SVN:
When you first add or import a file into Subversion, the file is examined to determine if it is a binary file. Currently, Subversion just looks at the first 1024 bytes of the file; if any of the bytes are zero, or if more than 15% are not ASCII printing characters, then Subversion calls the file binary. This heuristic might be improved in the future, however.
http://subversion.apache.org/faq.html#binary-files
Git works in a similar way. Git usually guesses correctly whether a blob contains text or binary data by examining the beginning of the contents - It checks for any occurrence of a zero byte (NUL “character”) in the first 8000 bytes.

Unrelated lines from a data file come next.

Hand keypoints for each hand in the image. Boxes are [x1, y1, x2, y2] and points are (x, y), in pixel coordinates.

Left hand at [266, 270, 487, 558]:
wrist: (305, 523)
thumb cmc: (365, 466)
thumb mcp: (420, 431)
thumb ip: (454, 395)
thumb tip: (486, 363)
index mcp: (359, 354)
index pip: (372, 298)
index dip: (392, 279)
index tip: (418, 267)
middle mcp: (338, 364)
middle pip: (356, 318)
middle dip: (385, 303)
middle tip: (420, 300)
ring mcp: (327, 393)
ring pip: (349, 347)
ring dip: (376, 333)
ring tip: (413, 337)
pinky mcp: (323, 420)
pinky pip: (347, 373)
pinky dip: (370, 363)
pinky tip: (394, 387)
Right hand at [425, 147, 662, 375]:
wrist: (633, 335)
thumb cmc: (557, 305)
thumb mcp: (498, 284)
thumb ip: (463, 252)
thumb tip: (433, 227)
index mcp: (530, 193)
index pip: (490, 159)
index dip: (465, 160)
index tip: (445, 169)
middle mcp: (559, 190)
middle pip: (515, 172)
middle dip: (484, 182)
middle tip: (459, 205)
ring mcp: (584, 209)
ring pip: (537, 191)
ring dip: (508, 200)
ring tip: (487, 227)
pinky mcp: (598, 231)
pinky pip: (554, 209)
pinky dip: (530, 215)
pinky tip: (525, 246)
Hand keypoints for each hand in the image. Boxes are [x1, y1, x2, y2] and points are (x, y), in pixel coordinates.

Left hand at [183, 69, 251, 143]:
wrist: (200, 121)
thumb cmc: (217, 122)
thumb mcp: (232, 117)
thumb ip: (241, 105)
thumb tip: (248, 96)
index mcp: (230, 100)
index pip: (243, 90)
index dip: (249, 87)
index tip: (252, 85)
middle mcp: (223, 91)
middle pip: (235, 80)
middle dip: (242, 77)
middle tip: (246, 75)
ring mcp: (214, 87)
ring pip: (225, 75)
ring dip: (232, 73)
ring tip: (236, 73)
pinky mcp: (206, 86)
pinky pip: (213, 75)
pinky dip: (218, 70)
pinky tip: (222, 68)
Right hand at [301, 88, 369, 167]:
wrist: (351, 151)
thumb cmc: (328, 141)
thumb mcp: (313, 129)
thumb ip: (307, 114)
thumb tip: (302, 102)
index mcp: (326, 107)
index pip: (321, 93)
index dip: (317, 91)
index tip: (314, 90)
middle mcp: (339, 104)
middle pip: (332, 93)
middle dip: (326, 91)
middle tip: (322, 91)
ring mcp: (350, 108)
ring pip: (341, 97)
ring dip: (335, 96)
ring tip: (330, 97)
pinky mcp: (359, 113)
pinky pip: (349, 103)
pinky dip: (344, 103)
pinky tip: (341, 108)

http://git-scm.com/docs/gitattributes
And from Git source:
#define FIRST_FEW_BYTES 8000
int buffer_is_binary(const char *ptr, unsigned long size)
{
if (FIRST_FEW_BYTES < size)
size = FIRST_FEW_BYTES;
return !!memchr(ptr, 0, size);
}
http://git.kernel.org/?p=git/git.git;a=blob;f=xdiff-interface.c;h=0e2c169227ad29b5bf546c6c1b97e1a1d8ed7409;hb=HEAD
And @tonfa makes a good point that "Also note that the only place where it cares about a file being text vs. binary is for diplaying diff, and for doing merges. The storage format does not care about it."